Could it be that the biggest test facing the Washington Bullets between now and the start of the NBA playoffs is a team that is 28 games under .500 and has the third-worst offense in the league?

Besides the Boston Celtics, who went 5-1 against Washington, no team has had greater success against the Bullets this season than the Indiana Pacers, whom Washington will play tonight at Capital Centre.

On Dec. 30, in the teams' first meeting this season, the Central Division cellar-dwellers won their first road game in 43 tries against an Atlantic Division team, beating Washington, 92-88.

That was the first of four consecutive Indiana victories over the Bullets, a streak that was only ended on March 22.

Even in that 111-110 win, the Bullets struggled, blowing a 15-point lead and rallying in the final few minutes.

Washington's problems with Indiana have been the Pacers' motion offense in general and especially Herb Williams, who was named the NBA's player of the week.

NBA teams scout clubs and review film to get a grasp for an opponent's offense, the players' positions and functions in any given play. That often can be confusing in Indiana's case, because the players cut and move away from the ball in unpatterned chaos.

The foremost practitioners of the motion offense in the NBA are the Denver Nuggets, averaging 114.5 points a game. Indiana scores 10 fewer points per game (103.7) than Denver, partly because of the Pacers' inexperience. Because they've been fighting a losing battle to rise in the league standings the past several seasons, Indiana constantly is bringing in young players. Steve Stipanovich, Vern Fleming and Wayman Tisdale -- three of the Pacers' mainstays -- were first-round picks in the last three NBA drafts.

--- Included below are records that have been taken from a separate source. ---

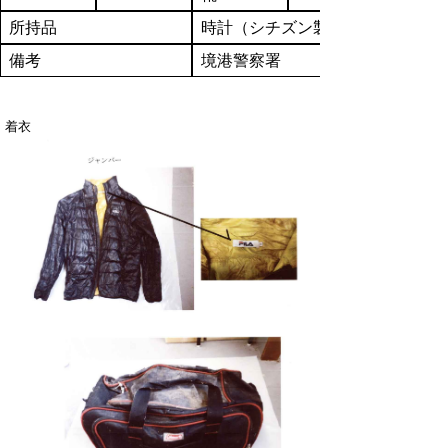
所持品
時計（シチズン製）
備考
境港警察署
着衣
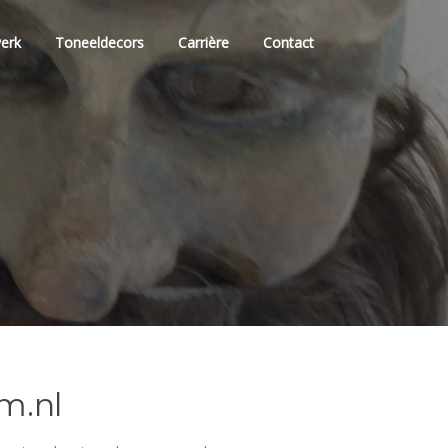
erk
Toneeldecors
Carrière
Contact
m.nl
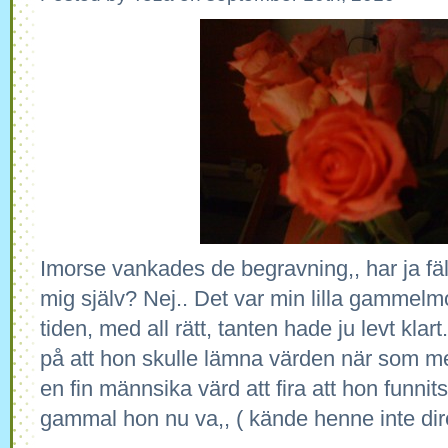
Imorse vankades de begravning,, har ja fäl
mig själv? Nej.. Det var min lilla gammel
tiden, med all rätt, tanten hade ju levt klar
på att hon skulle lämna värden när som me
en fin männsika värd att fira att hon funnits 
gammal hon nu va,, ( kände henne inte dir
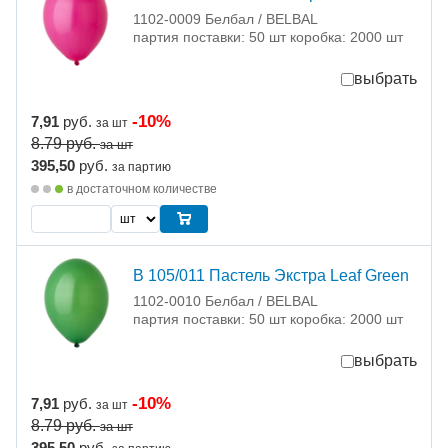
1102-0009 Белбал / BELBAL
партия поставки: 50 шт коробка: 2000 шт
выбрать
-10%
7,91
руб.
за шт
8.79
руб.
за шт
395,50
руб.
за партию
в достаточном количестве
В 105/011 Пастель Экстра Leaf Green
1102-0010 Белбал / BELBAL
партия поставки: 50 шт коробка: 2000 шт
выбрать
-10%
7,91
руб.
за шт
8.79
руб.
за шт
395,50
руб.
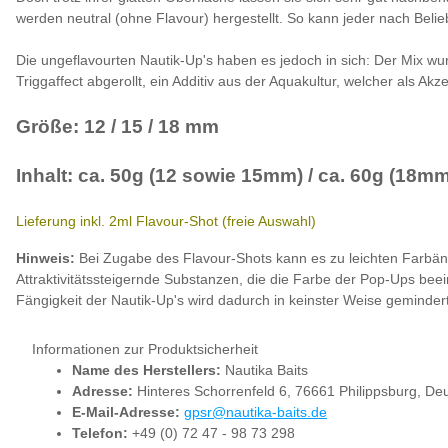
werden neutral (ohne Flavour) hergestellt. So kann jeder nach Beli
Die ungeflavourten Nautik-Up's haben es jedoch in sich: Der Mix w
Triggaffect abgerollt, ein Additiv aus der Aquakultur, welcher als Akz
Größe: 12 / 15 / 18 mm
Inhalt: ca. 50g (12 sowie 15mm) / ca. 60g (18mm
Lieferung inkl. 2ml Flavour-Shot (freie Auswahl)
Hinweis:
Bei Zugabe des Flavour-Shots kann es zu leichten Farbä
Attraktivitätssteigernde Substanzen, die die Farbe der Pop-Ups bee
Fängigkeit der Nautik-Up's wird dadurch in keinster Weise gemindert
Informationen zur Produktsicherheit
Name des Herstellers:
Nautika Baits
Adresse:
Hinteres Schorrenfeld 6, 76661 Philippsburg, De
E-Mail-Adresse:
gpsr@nautika-baits.de
Telefon:
+49 (0) 72 47 - 98 73 298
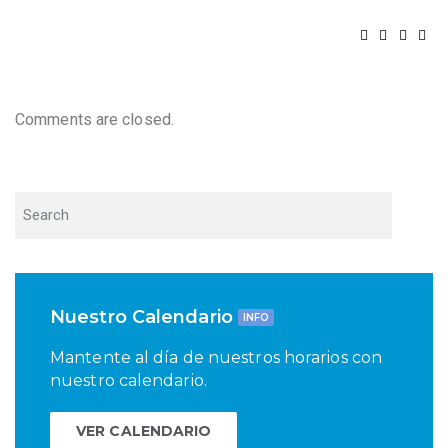
Comments are closed.
Nuestro Calendario
INFO
Mantente al día de nuestros horarios con
nuestro calendario.
VER CALENDARIO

Another first-round choice, Williams has been the main reason the Pacers have been able to dominate the Bullets. The forward/center from Ohio State has averaged 27 points and 12 rebounds against Washington this season.

Washington's only win over Indiana was its first under new Coach Kevin Loughery and, for two reasons, the connection may not be coincidental. The first is that the Bullets, who have won three straight games and are 6-4 under Loughery, have attempted to move to an up-tempo game, something that Loughery's predecessor, Gene Shue, eschewed in general, against the Pacers in particular.

The other reason is that the Bullets are playing more team defense than they did under Shue. Trying to trail your man through a series of screens and picks isn't as crucial -- or necessary -- if you're playing what falls into the gray area surrounding zone defense anyway.

"That's something that has really come along. We're doing a much better job of helping each other out," said Loughery after the Bullets' 106-95 win over Cleveland on Sunday. "Everybody's working harder on that aspect of the game."

At the same time, the fast break is becoming almost second nature, with Washington forcing the action in most cases. "Everyone is aware that that's what we want to do all the time: run the ball instead of turning it on or off depending on whom we play ," said forward Cliff Robinson. "Now, we get the ball, look for Gus Williams and go."

That has proven to be a sound strategy, particularly in the past three games. Williams, playing point guard, has scored 78 points and passed off for 30 assists, a total that indicates that a number of Washington players are sharing the wealth.

That is advantageous for any team, and, in the Bullets' case, particularly for Jeff Malone. Until recently, he was forced to carry the bulk of Washington's offense.

"Now three or four guys are doing it every night and that means teams can't concentrate on just one," Malone said. "If that continues, we're gonna win some games."